Gender diversity week - a timely reminder

Catherine Harland
Insights Newsletter
16 November, 2012

The first week of November was Gender Diversity Week, which is a sad reminder that no country has yet achieved gender equality.

The Global Gender Gap Report 2012, released in late October, shows New Zealand ranked sixth out of 135 countries, having closed 78% of the gap between men and women. New Zealand, along with 19 other countries, ranked first equal for completely closing the gender gap in educational attainment. Rankings were lower for political empowerment at ninth place and economic participation and opportunity at fifteenth place. Data in the report adds to the mounting body of evidence that gender diversity directly benefits business performance, productivity and economic competitiveness.

Studies in 2007 by McKinsey & Company and Catalyst showed that companies with more women on their boards or in top management positions tended to be more profitable. A recent study by the Credit Suisse Research Institute found that from 2005 to 2011 across 2,400 companies in 46 countries, those with at least one woman on the board outperformed those without women by 26%.

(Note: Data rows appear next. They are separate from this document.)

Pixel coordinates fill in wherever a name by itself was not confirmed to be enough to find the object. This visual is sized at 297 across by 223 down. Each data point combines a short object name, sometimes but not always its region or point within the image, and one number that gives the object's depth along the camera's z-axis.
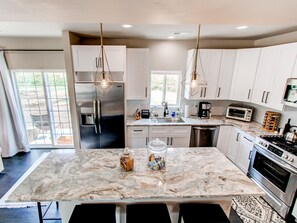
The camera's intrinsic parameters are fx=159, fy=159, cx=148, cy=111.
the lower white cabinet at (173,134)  3.55
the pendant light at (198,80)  3.60
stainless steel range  2.15
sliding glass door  3.94
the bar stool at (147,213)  1.50
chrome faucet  3.96
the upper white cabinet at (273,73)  2.55
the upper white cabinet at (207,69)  3.48
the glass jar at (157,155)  1.83
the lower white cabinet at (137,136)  3.51
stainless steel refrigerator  3.23
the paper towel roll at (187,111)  3.92
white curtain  3.61
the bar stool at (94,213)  1.49
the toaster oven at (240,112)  3.56
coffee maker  3.90
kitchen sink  3.85
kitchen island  1.47
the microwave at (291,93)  2.44
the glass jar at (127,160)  1.77
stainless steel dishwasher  3.52
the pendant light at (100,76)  3.21
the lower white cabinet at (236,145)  3.05
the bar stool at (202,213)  1.49
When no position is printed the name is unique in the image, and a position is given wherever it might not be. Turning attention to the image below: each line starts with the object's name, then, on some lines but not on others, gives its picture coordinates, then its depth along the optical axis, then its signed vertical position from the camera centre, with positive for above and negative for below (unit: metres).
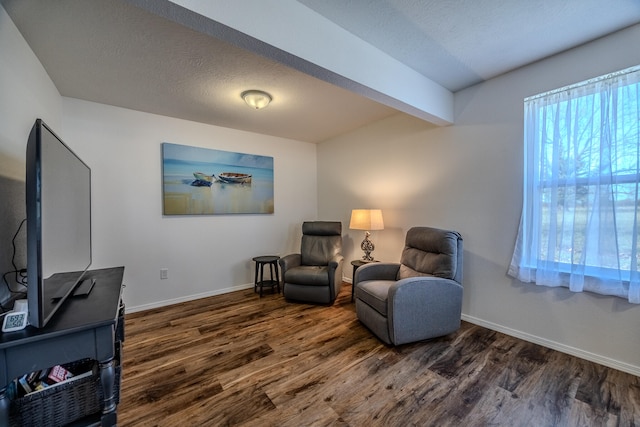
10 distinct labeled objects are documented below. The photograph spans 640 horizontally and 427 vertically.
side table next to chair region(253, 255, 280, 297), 3.48 -0.83
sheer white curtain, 1.76 +0.16
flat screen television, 1.00 -0.03
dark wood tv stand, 0.95 -0.52
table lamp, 3.14 -0.09
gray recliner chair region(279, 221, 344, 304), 3.08 -0.71
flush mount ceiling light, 2.47 +1.14
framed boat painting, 3.18 +0.45
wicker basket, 1.05 -0.82
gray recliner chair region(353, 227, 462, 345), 2.11 -0.73
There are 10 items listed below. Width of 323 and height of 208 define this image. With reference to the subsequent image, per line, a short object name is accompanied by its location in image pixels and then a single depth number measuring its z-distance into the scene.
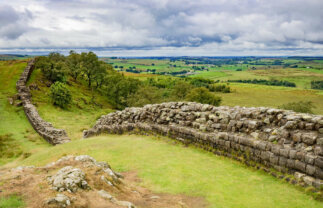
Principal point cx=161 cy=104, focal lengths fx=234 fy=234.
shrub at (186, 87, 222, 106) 66.56
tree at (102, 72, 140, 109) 77.89
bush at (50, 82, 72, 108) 52.38
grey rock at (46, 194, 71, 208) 5.96
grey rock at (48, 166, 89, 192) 6.92
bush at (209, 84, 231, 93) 131.27
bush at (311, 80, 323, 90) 163.20
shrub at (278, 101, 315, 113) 51.15
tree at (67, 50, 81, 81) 85.78
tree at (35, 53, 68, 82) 69.50
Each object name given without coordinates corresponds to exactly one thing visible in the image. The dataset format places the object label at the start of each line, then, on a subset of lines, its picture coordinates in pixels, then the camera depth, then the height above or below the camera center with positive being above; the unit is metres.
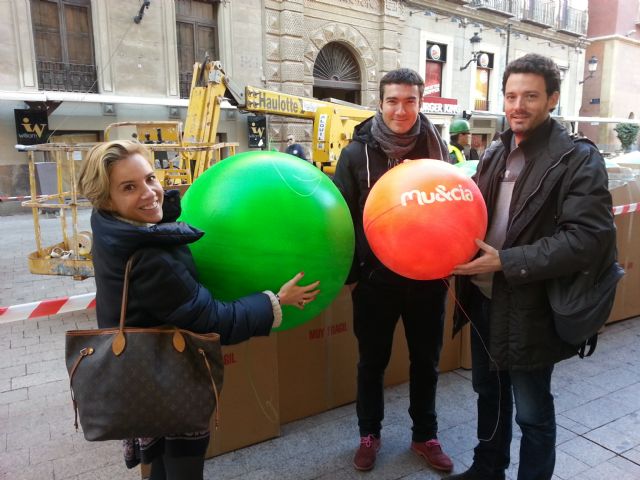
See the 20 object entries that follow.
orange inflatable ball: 1.76 -0.29
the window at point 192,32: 13.27 +2.78
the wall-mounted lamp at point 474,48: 19.02 +3.41
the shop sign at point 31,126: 11.02 +0.23
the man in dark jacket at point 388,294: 2.35 -0.77
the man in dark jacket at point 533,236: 1.77 -0.37
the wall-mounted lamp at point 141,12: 12.07 +2.99
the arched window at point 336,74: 15.94 +2.01
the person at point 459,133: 7.54 +0.03
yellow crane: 5.38 +0.02
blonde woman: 1.49 -0.39
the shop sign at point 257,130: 14.23 +0.16
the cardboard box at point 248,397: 2.62 -1.40
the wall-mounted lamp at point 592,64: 22.98 +3.27
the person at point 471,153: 9.07 -0.33
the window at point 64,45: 11.40 +2.13
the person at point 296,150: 9.62 -0.28
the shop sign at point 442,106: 18.31 +1.10
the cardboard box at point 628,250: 4.39 -1.05
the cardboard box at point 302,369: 2.91 -1.38
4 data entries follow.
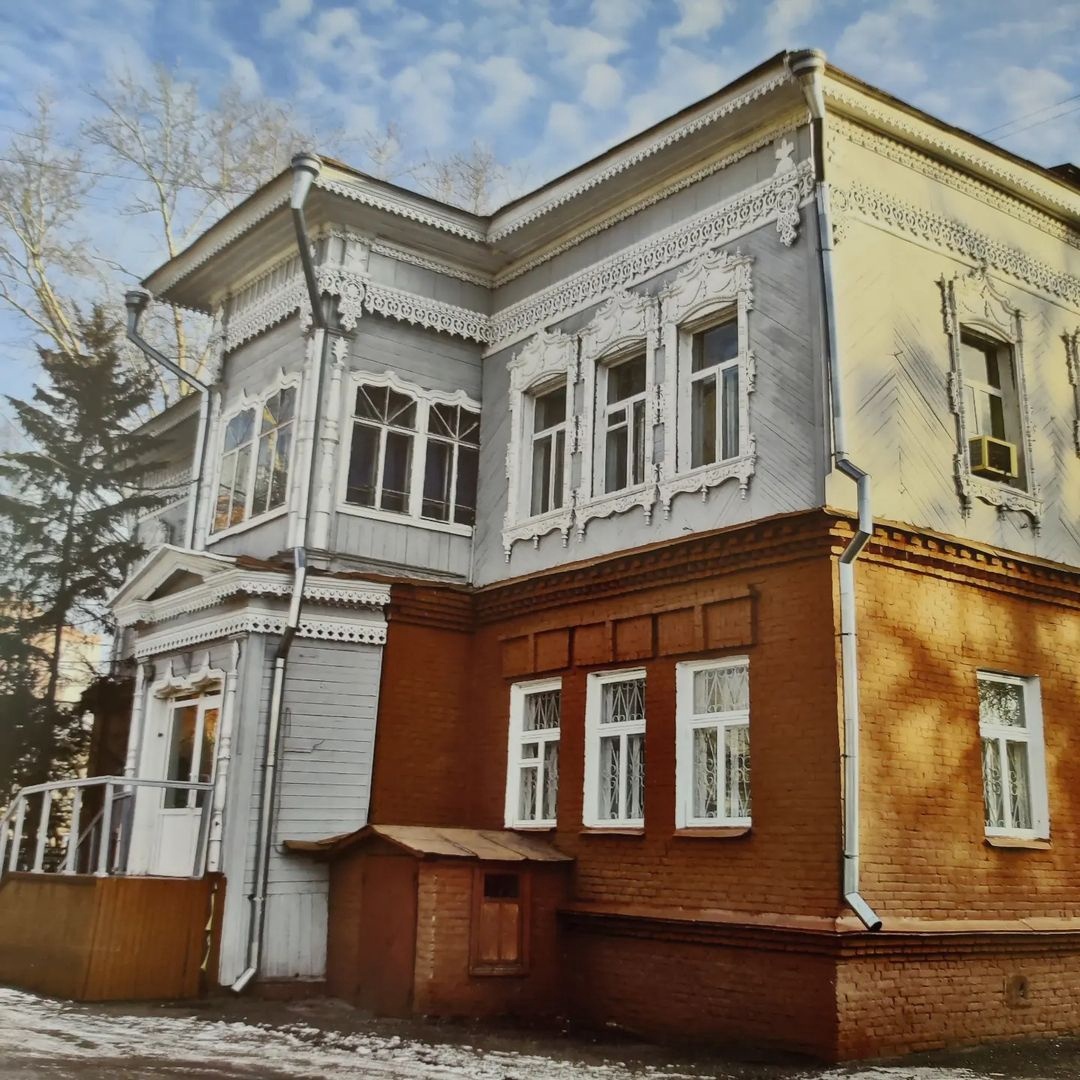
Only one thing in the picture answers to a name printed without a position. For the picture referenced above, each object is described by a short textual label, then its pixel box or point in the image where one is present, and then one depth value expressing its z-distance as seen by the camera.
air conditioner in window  10.69
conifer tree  17.41
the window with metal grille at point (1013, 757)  10.21
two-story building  9.40
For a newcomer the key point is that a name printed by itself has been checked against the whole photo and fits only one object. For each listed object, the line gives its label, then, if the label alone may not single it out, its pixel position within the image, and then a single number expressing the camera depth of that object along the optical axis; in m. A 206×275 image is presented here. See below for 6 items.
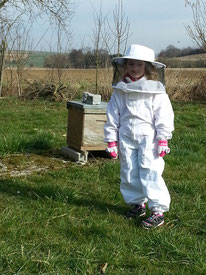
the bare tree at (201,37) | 15.61
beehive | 6.16
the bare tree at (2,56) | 14.75
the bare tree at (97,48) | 14.55
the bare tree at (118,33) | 14.09
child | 3.97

Last year Goldman Sachs found closing the gap between male and female employment rates would boost New Zealand’s GDP by 10%. The report also identified the lack of women in leadership and on boards as needing urgent attention. Its analysis of 82 of the top 100 NZX-listed companies found only 11% of board positions were held by women; 45% had no women on their boards; and in companies based outside Auckland or Wellington, 63% had no women on their board. While state sector boards and committees boast 41% of women members, they still fall short of the 50% target set in the 1980s.

Some action for creating pipelines for women into leadership and directorships is underway through the 25 Percent Group, NZX, Global Women, and Women on Boards New Zealand. A handful of New Zealand companies have signed on to the United Nations Women’s Empowerment Principles that are designed to intensify efforts to bring women in at all levels of business.

But as the November 2012 McKinsey article, ‘The Global Gender Agenda’, states, “many more committed leaders need to prioritise treating gender diversity like any other strategic business initiative. Leaders need to ask for and talk about the data, establish a culture of sponsorship, and raise awareness of what a gender diverse work environment looks like.” Shifting mind sets and changing behaviour needs champions.